DF Sports.- La esperada visita de Lionel Messi a Calcuta, India, que prometía ser una fiesta histórica para miles de aficionados, terminó convertida en un episodio de caos, frustración y disturbios que dejó al descubierto serias fallas en la organización del evento. Lo que debía consolidar la llamada “Messimanía” en el país asiático acabó generando indignación entre fanáticos que habían pagado entradas de alto costo para presenciar al astro argentino.
De acuerdo con los reportes, miles de personas acudieron al emblemático Salt Lake Stadium con la expectativa de ver a Messi durante un tiempo prolongado, participar de algún tipo de exhibición o, al menos, disfrutar de una interacción más cercana con el futbolista. Sin embargo, la realidad fue muy distinta. Messi apareció solo por unos minutos, rodeado de un amplio grupo de acompañantes que dificultó seriamente que el público pudiera verlo con claridad desde las gradas.

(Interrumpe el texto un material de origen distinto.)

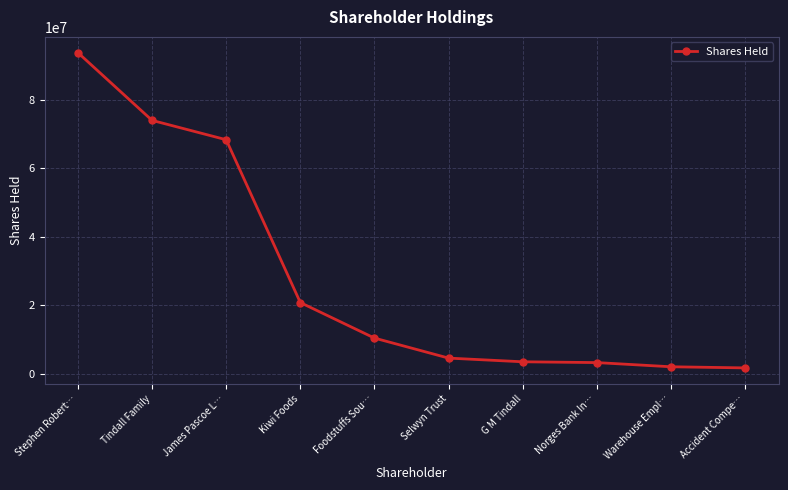

How many data points does each series have?

10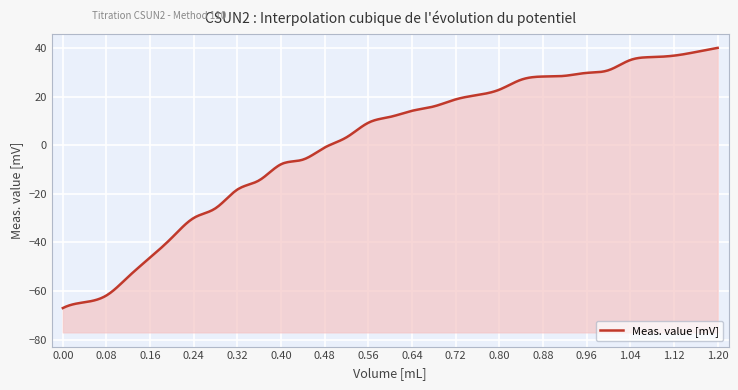

What is the difference between the maximum and minimum values?

107.1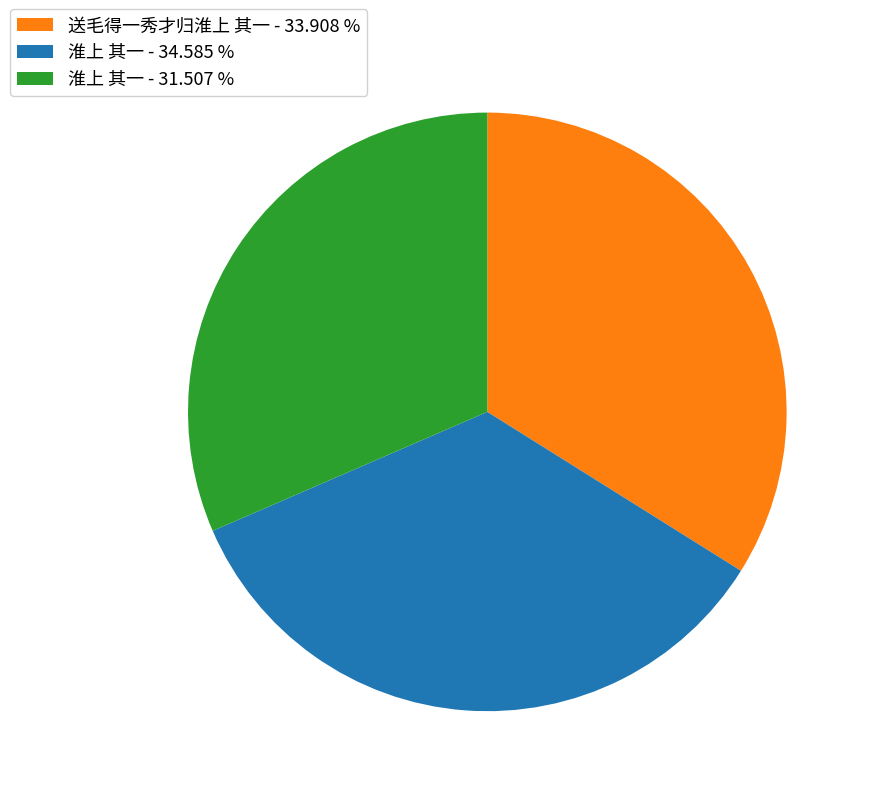

Which slice is the smallest?

淮上 其一 - 31.507 %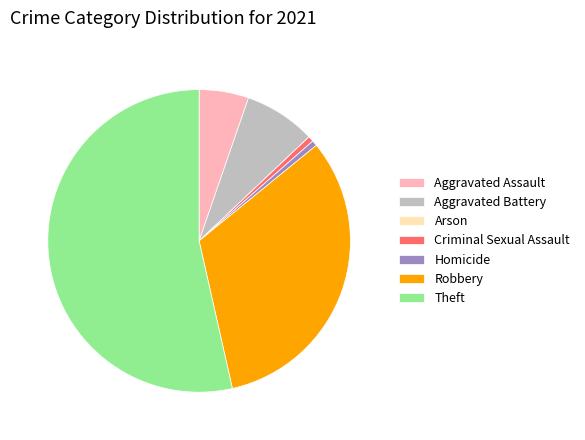

Which slice is the largest?

Theft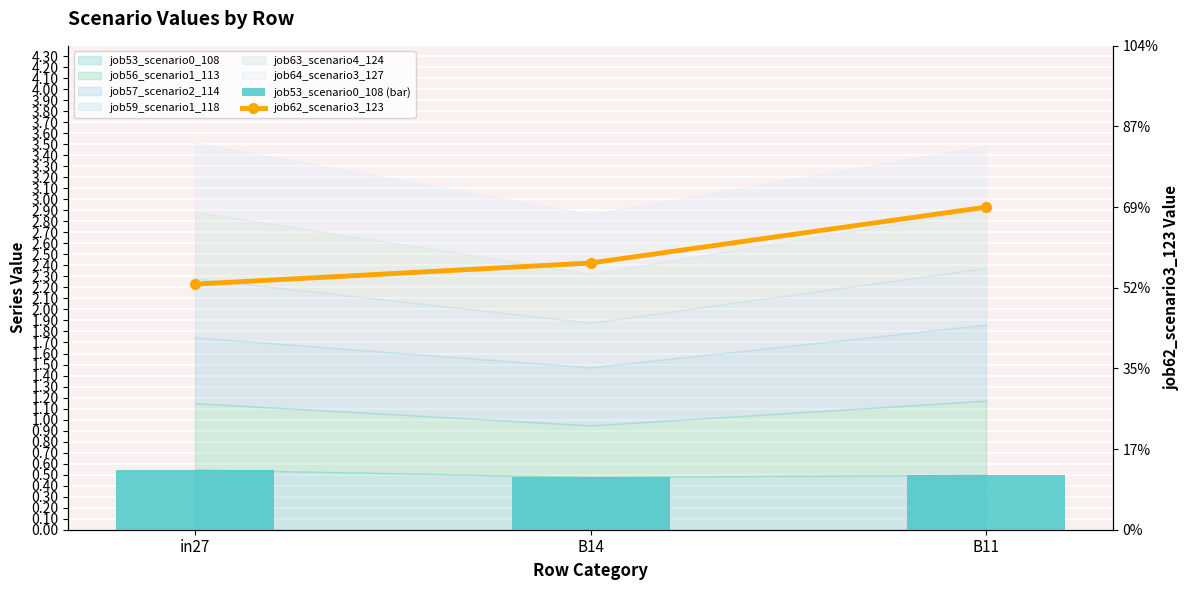

Count the job62_scenario3_123 values in the range 0 to 1.

3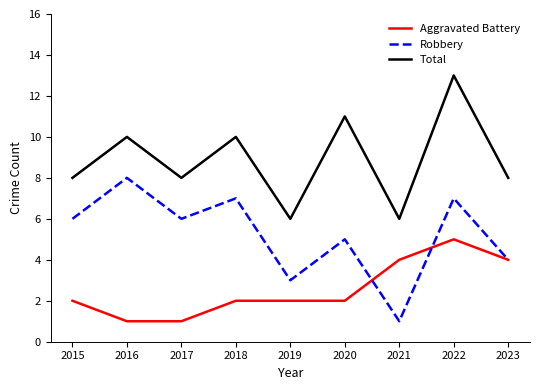

Reading left to right, extract all data points from this chart.

Aggravated Battery: 2	1	1	2	2	2	4	5	4
Robbery: 6	8	6	7	3	5	1	7	4
Total: 8	10	8	10	6	11	6	13	8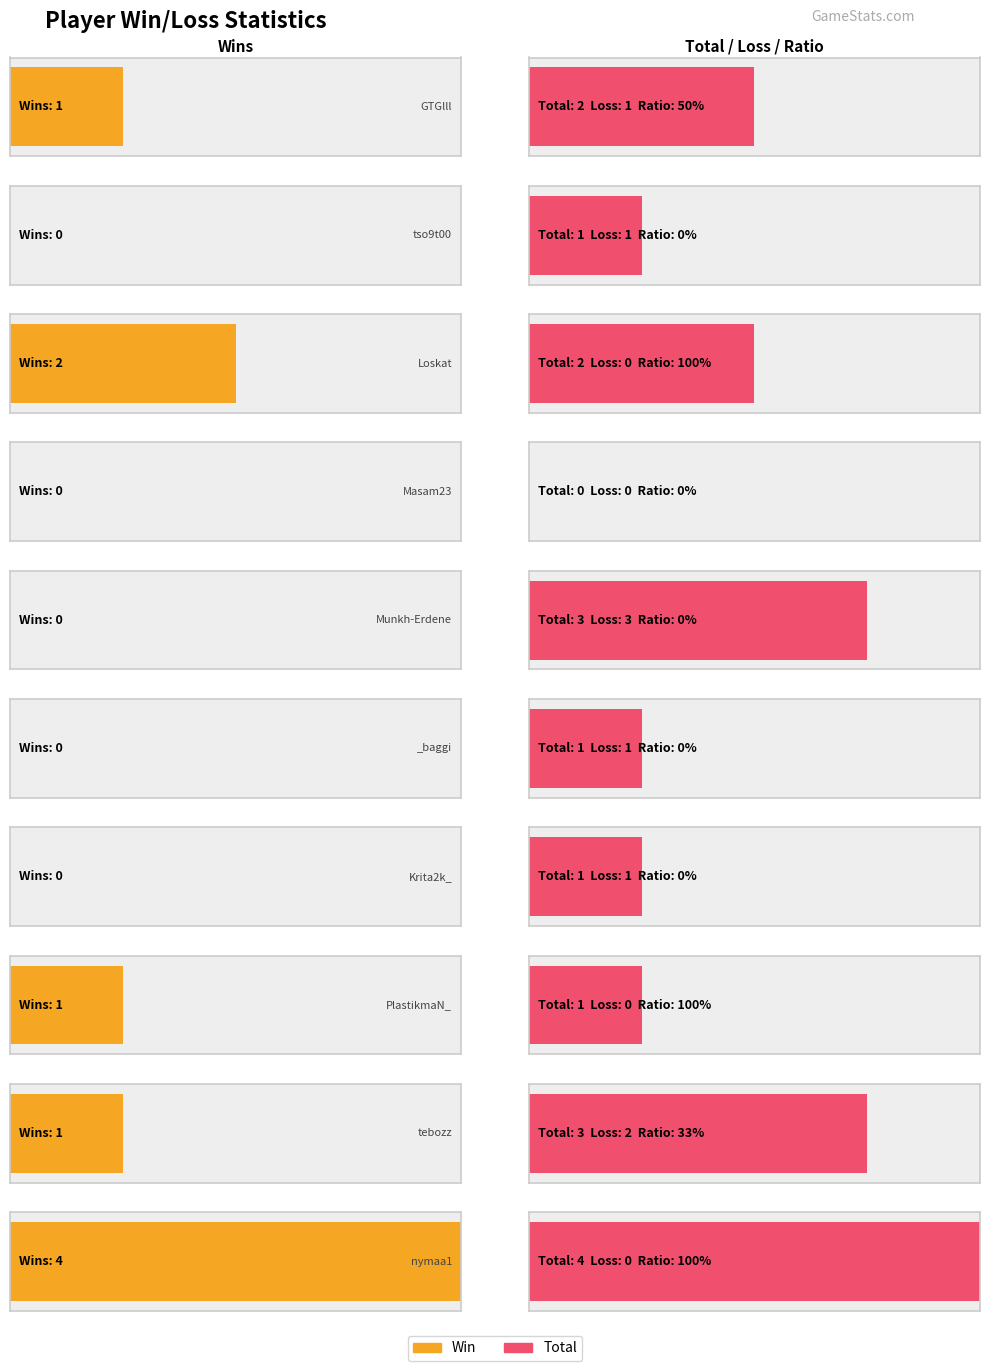

How many bars are there in total?

40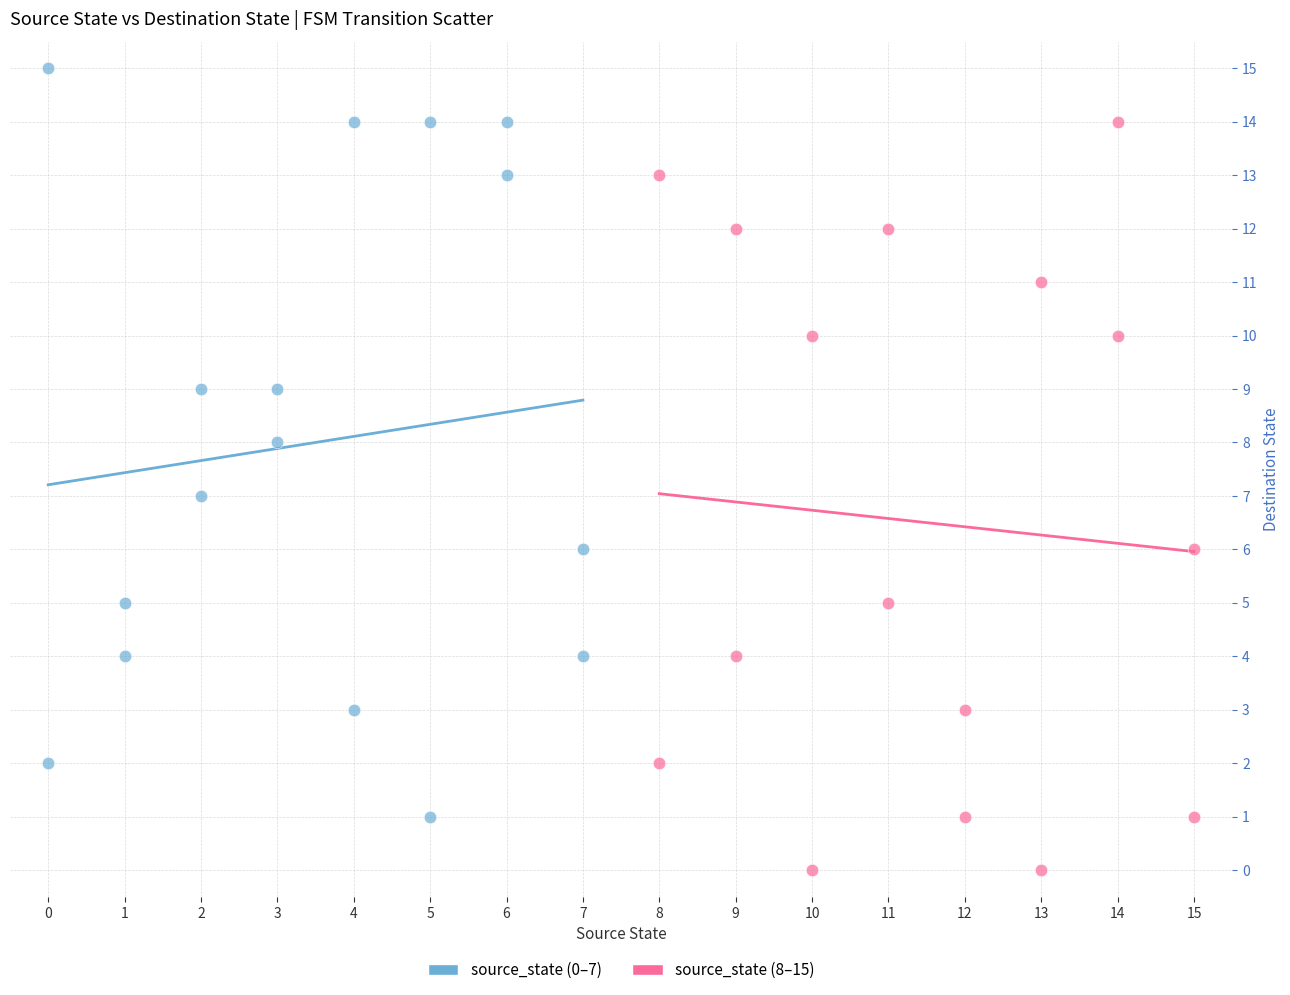

Which series reaches the minimum Y coordinate?

source_state (8–15)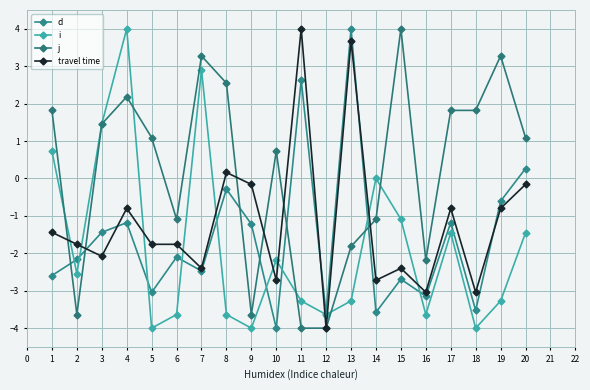

Is it true that travel time equals 1.5 at 10?

False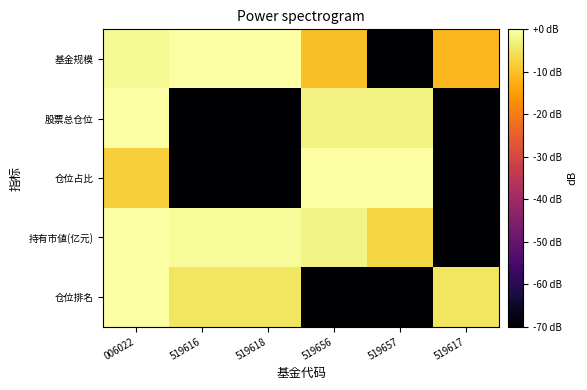

How many distinct data groups are displayed?

5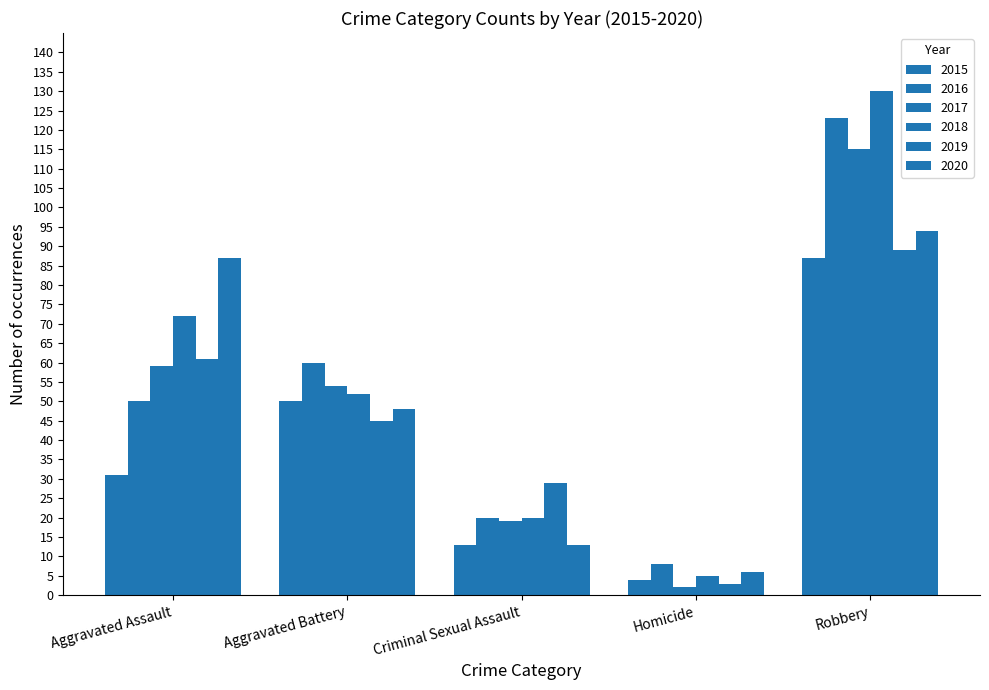

How many groups of bars are there?

5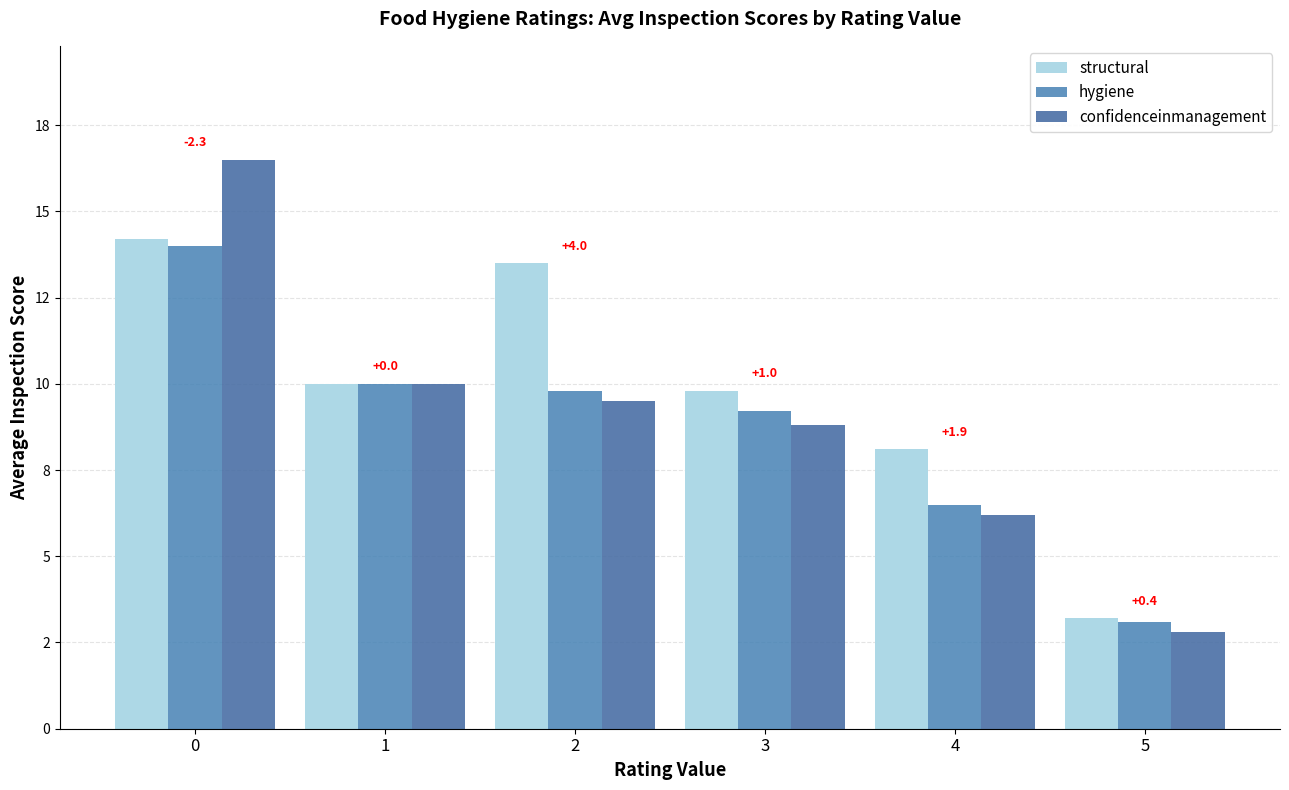

What is the total value across all series at 2?

32.8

El breve saludo y una rápida vuelta al campo marcaron el final de la presencia del campeón del mundo en el estadio. Poco después, el jugador abandonó el lugar, dejando a gran parte del público desconcertado y visiblemente molesto. Para muchos asistentes, el evento no estuvo a la altura del precio de las entradas, que en algunos casos superaban los 100 dólares, una cifra elevada para los estándares locales.

La decepción se transformó rápidamente en enojo colectivo. En distintos sectores del estadio se registraron disturbios: aficionados arrancaron asientos y los lanzaron, otros invadieron el terreno de juego, treparon vallas de seguridad y arrojaron objetos hacia la pista atlética. Las imágenes del caos contrastaron de manera abrupta con lo que debía ser una jornada de celebración deportiva.
El episodio encendió las alarmas de las autoridades locales, que anunciaron una investigación oficial para determinar responsabilidades en la organización del espectáculo. El foco está puesto en las expectativas generadas, la comunicación previa con el público y la gestión del acceso y la seguridad dentro del recinto.
Más allá del impacto inmediato, el caso deja una lección clara sobre el riesgo de eventos masivos mal planificados cuando se trata de figuras de alcance global como Lionel Messi. La visita que debía fortalecer el vínculo entre el fútbol internacional y la afición india terminó empañada por el desorden y la frustración, convirtiéndose en un ejemplo de cómo la “Messimanía”, sin una estructura adecuada, puede transformarse en caos.